Collaborative projects with groups from Bielefeld University

Expression of L-amino acid oxidases for biocatalytic applications (collaboration with Harald Gröger, Thomas Dierks, Thomas Hellweg, Tilman Kottke, Norbert Sewald)

l-Amino acid oxidases (LAAOs) are flavoproteins, which use oxygen to deaminate l-amino acids and produce the corresponding Α-keto acids, ammonia and hydrogen peroxide. LAAOs with broad substrate spectra are of interest for biotechnological applications, but could not be expressed in sufficient amounts so far. We succeded in expressing an LAAO from the fungus Rhizoctonia solani (details). The recombinant enzyme could be activated by the detergent SDS and undergoes a conformational change (details). The L-AAO4 from the fungus Hebeloma cylindrosporum was also expressed and characterized. It is activated by exposure to acidic pH, SDS and freezing. hcLAAO4 has a broader substrate spectrum and higher specific activity than rsLAAO1. An aldehyde tag was added to site-specifically immobilize the enzyme (details).

 

Cytotoxic dinuclear Cu₂ Complex (collaboration with Thorsten Glaser and Dario Anselmetti)

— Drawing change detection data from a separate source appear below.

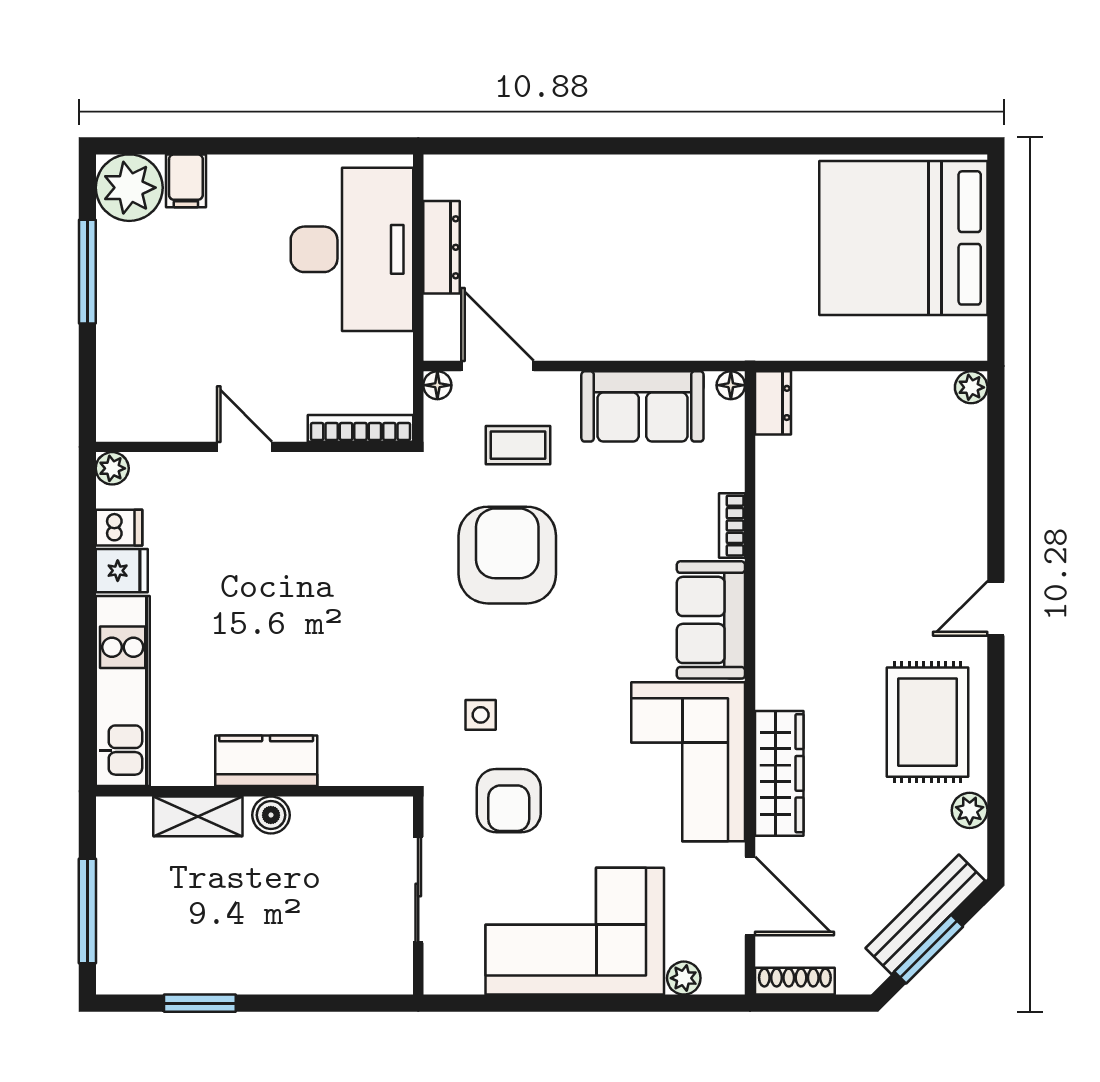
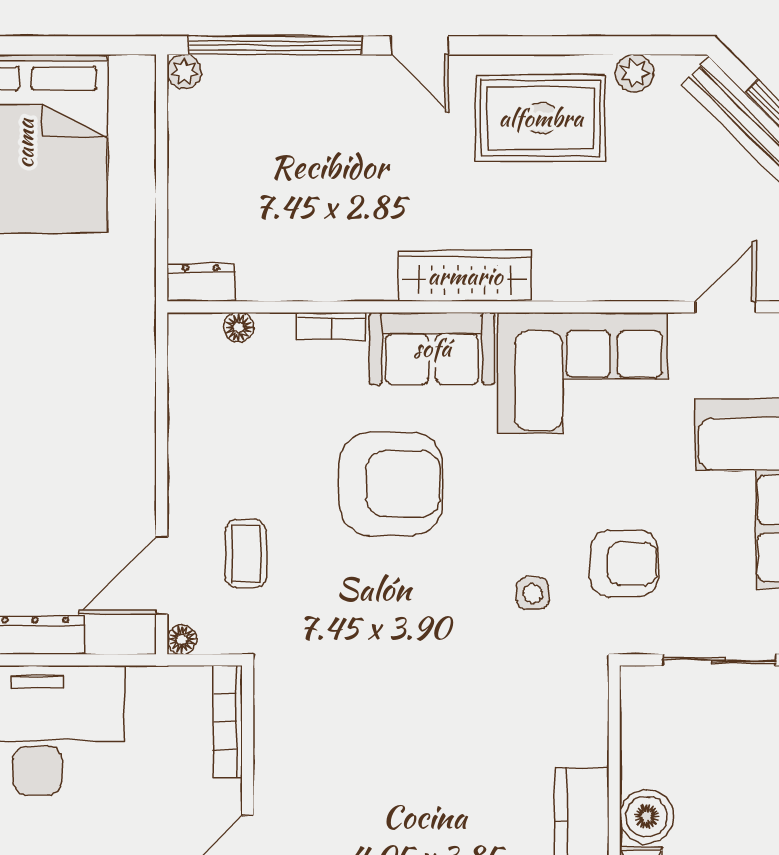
floor lamp: (731, 385) -> (239, 327), moved
sofa: (642, 406) -> (205, 421), removed
window: (996, 473) -> (275, 45), added
armchair: (507, 555) -> (391, 484), moved, turned 180
wardrobe: (779, 773) -> (465, 276), moved
boiler: (271, 815) -> (647, 817), width x1.36, depth x1.36
door: (750, 896) -> (726, 307), width x0.73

A dinuclear Cu₂complex was designed and synthesized that targets two neighboring phosphates of DNA. We could demonstrate this complex binds DNA, blocks DNA synthesis in PCR reactions and is cytotoxic for human cancer cells (details).

 

Expression of Channelrhodopsin-2 in Pichia pastoris (collaboration with Joachim Heberle, now Freie Universität Berlin)

The light-gated cation channel Channelrhodopsin-2 from the algae Chlamydomonas reinhardtii became an important optogenetic tool. By expression of this channel in neurons, light can be used to trigger neurophysiological responses and thus revolutionizing studies of such processes with high spatial and temporal resolution. However, the underlying molecular mechanism of light-induced cation permeation in ChR2 remains unknown.

We expressed functional tagged Channelrhodopsin-2 and mutants with single amino acid exchanges in the yeast Pichia pastoris. The group of Joachim Heberle used time-resolved FTIR spectroscopy to trace structural changes in these proteins upon light absorption. They found that a crucial hydrogen-bonding interaction between D156 and C128 may be involved in gating (details). In addition, they identifies transient protonation changes (details).

 

 

Investigating RET signaling using inhibitor affinity purification (collaboration with Norbert Sewald and Bernhard Küster (TU München))

RET is a receptor tyrosine kinase which interacts with a co-receptor of the GFRa family to respond to growth factors of the GDNF family. These growth factors are important in neuronal survival. A mutated form of RET has been observed in several tumors. Upon activation, RET phosphorylates and activates several kinases. A kinase inhibitor, which can distinguish between the inactive and active conformation of many kinases was immobilized. This tool was used for inhibitor affinity purification (IAP)-based activity-profiling of cells stimulated with GDNF compared to unstimulated cells. By mass spectrometry known RET target proteins as well as additional kinases were identified (details).